According to an anonymous Yemeni security official, “The group detonated the car bomb at the western wall of the prison, creating an approximately five-meter (16-foot) hole in the wall. They shot and killed the guards in this area, including using RPGs.” Immediately following, two groups of fighters exited cars and broke off into two units; a third group of fighters was stationed on nearby rooftops. As one unit fought with security guards outside the prison; the rooftop opened fire on the guards. The second unit then battled guards inside the prison. Seven soldiers were killed and four were injured. It is unknown whether members of the assault teams were injured.
Yemen has mobilized its security apparatus in efforts to recapture the prisoners. State media has published images of the criminals and called on citizens to contact officials if they see anything.
The assault is the latest in a series of security installation attacks occurring over several months. In mid-January, 10 soldiers were killed in coordinated attacks on three military outposts in the town of Rada’a in Baydah province. In December, a suicide team of AQAP fighters penetrated security at the Ministry of Defence in Sana’a, attempting to target US-led Ops Rooms for the drone program in Yemen. The assault killed 52 people. High-profile assaults were also conducted in September and October of 2013.
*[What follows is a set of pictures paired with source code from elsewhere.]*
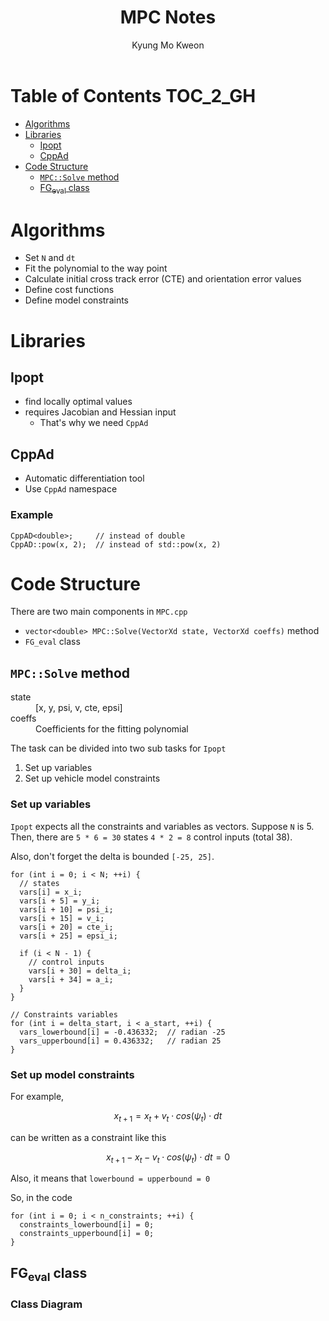 #+TITLE: MPC Notes
#+AUTHOR: Kyung Mo Kweon

* Table of Contents                                                :TOC_2_GH:
- [[#algorithms][Algorithms]]
- [[#libraries][Libraries]]
  - [[#ipopt][Ipopt]]
  - [[#cppad][CppAd]]
- [[#code-structure][Code Structure]]
  - [[#mpcsolve-method][=MPC::Solve= method]]
  - [[#fg_eval-class][FG_eval class]]

* Algorithms
- Set =N= and =dt=
- Fit the polynomial to the way point
- Calculate initial cross track error (CTE) and orientation error values
- Define cost functions
- Define model constraints

* Libraries

** Ipopt
- find locally optimal values
- requires Jacobian and Hessian input
  - That's why we need =CppAd=

** CppAd
- Automatic differentiation tool
- Use =CppAd= namespace

*** Example
#+BEGIN_SRC C++ :exports code
  CppAD<double>;     // instead of double
  CppAD::pow(x, 2);  // instead of std::pow(x, 2)
#+END_SRC

* Code Structure
There are two main components in =MPC.cpp=

- =vector<double> MPC::Solve(VectorXd state, VectorXd coeffs)= method
- =FG_eval= class

** =MPC::Solve= method

- state :: [x, y, psi, v, cte, epsi]
- coeffs :: Coefficients for the fitting polynomial

The task can be divided into two sub tasks for =Ipopt=

1. Set up variables
2. Set up vehicle model constraints

*** Set up variables
=Ipopt= expects all the constraints and variables as vectors.
Suppose =N= is 5. Then, there are ~5 * 6 = 30~ states ~4 * 2 = 8~ control inputs (total 38).

Also, don't forget the delta is bounded =[-25, 25]=.

#+BEGIN_SRC C++ :exports code
  for (int i = 0; i < N; ++i) {
    // states
    vars[i] = x_i;
    vars[i + 5] = y_i;
    vars[i + 10] = psi_i;
    vars[i + 15] = v_i;
    vars[i + 20] = cte_i;
    vars[i + 25] = epsi_i;

    if (i < N - 1) {
      // control inputs
      vars[i + 30] = delta_i;
      vars[i + 34] = a_i;
    }
  }

  // Constraints variables
  for (int i = delta_start, i < a_start, ++i) {
    vars_lowerbound[i] = -0.436332;  // radian -25
    vars_upperbound[i] = 0.436332;   // radian 25
  }
#+END_SRC

*** Set up model constraints

For example,

$$ x_{t+1} = x_t + v_t \cdot cos(\psi_t) \cdot dt $$

can be written as a constraint like this

$$ x_{t+1} - x_t - v_t \cdot cos(\psi_t) \cdot dt = 0 $$

Also, it means that ~lowerbound = upperbound = 0~

So, in the code

#+BEGIN_SRC C++ :exports code
  for (int i = 0; i < n_constraints; ++i) {
    constraints_lowerbound[i] = 0;
    constraints_upperbound[i] = 0;
  }
#+END_SRC
** FG_eval class
*** Class Diagram
#+BEGIN_SRC plantuml :exports results :file images/classdiagram.png :mkdirp yes
class FG_eval {
  FG_eval(VectorXd coeffs)
  operator()()
}
#+END_SRC

#+RESULTS:
[[file:images/classdiagram.png]]
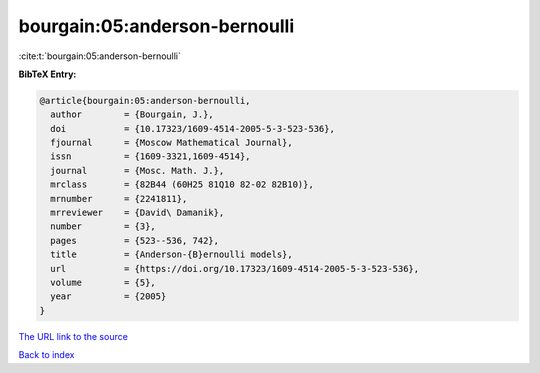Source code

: bourgain:05:anderson-bernoulli
==============================

:cite:t:`bourgain:05:anderson-bernoulli`

**BibTeX Entry:**

.. code-block:: bibtex

   @article{bourgain:05:anderson-bernoulli,
     author        = {Bourgain, J.},
     doi           = {10.17323/1609-4514-2005-5-3-523-536},
     fjournal      = {Moscow Mathematical Journal},
     issn          = {1609-3321,1609-4514},
     journal       = {Mosc. Math. J.},
     mrclass       = {82B44 (60H25 81Q10 82-02 82B10)},
     mrnumber      = {2241811},
     mrreviewer    = {David\ Damanik},
     number        = {3},
     pages         = {523--536, 742},
     title         = {Anderson-{B}ernoulli models},
     url           = {https://doi.org/10.17323/1609-4514-2005-5-3-523-536},
     volume        = {5},
     year          = {2005}
   }

`The URL link to the source <https://doi.org/10.17323/1609-4514-2005-5-3-523-536>`__


`Back to index <../By-Cite-Keys.html>`__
While no group has yet claimed responsibility for the attack, the nature of the break is consistent with AQAP. The strategy of combining suicide bombers and assault teams has been used by the group in the past. It is a common tactic among al-Qaeda linked allies, including portions of the Taliban and Boko-Haram. Further, AQAP emir and general manager, Nasir al Wuhaysi, released a statement in August 2013, in which he praises militants currently in prison, and vows that efforts will be made to release them.